An Improved Quasi-Physical Dynamic Algorithm for Efficient Circular Coverage in Arbitrary Convex

TL;DR

This paper introduces an Improved Quasi-Physical Dynamic algorithm that enhances circle coverage in arbitrary convex polygons by combining structure-preserving initialization, virtual force fields, and boundary management, outperforming existing methods.

Contribution

The paper presents a novel IQPD algorithm with a new initialization, force-based optimization, and boundary handling, improving coverage efficiency in complex convex polygons.

Findings

Significantly outperforms four state-of-the-art methods on seven metrics.

Effective in handling irregular convex polygons with high coverage efficiency.

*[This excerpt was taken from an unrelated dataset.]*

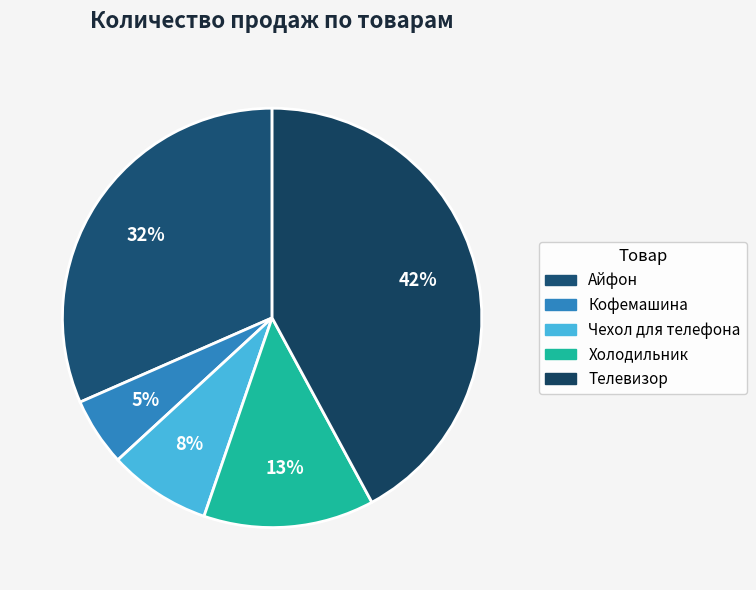

Does Холодильник represent more than half of the total?

No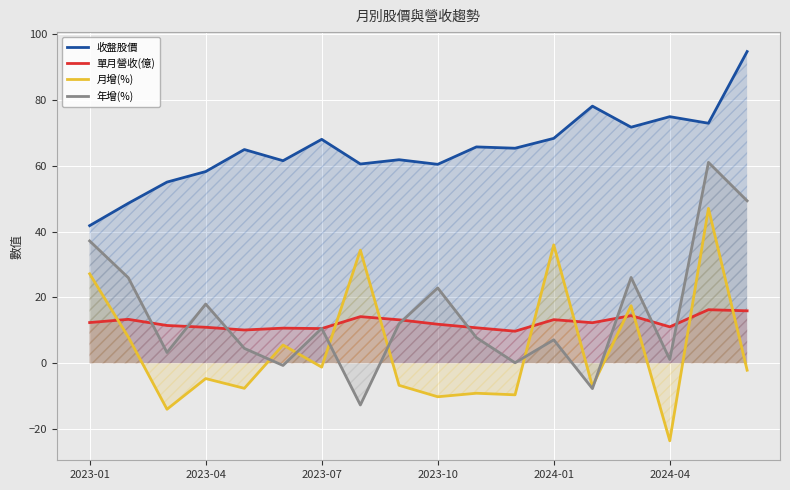

What is the approximate value of 月增(%) at 2024-04?

-23.6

Provides a practical solution for operational optimization and resource allocation.

Abstract

The optimal circle coverage problem aims to find a configuration of circles that maximizes the covered area within a given region. Although theoretical optimal solutions exist for simple cases, the problem's NP-hard characteristic makes the problem computationally intractable for complex polygons with numerous circles. Prevailing methods are largely confined to regular domains, while the few algorithms designed for irregular polygons suffer from poor initialization, unmanaged boundary effects, and excessive overlap among circles, resulting in low coverage efficiency. Consequently, we propose an Improved Quasi-Physical Dynamic(IQPD) algorithm for arbitrary convex polygons. Our core contributions are threefold: (1) proposing a structure-preserving initialization strategy that maps a hexagonal close-packing of circles into the target polygon via scaling and affine transformation; (2) constructing a virtual force field incorporating friction and a radius-expansion optimization iteration model; (3) designing a boundary-surrounding strategy based on normal and tangential gradients to retrieve overflowing circles. Experimental results demonstrate that our algorithm significantly outperforms four state-of-the-art methods on seven metrics across a variety of convex polygons. This work could provide a more efficient solution for operational optimization or resource allocation in practical applications.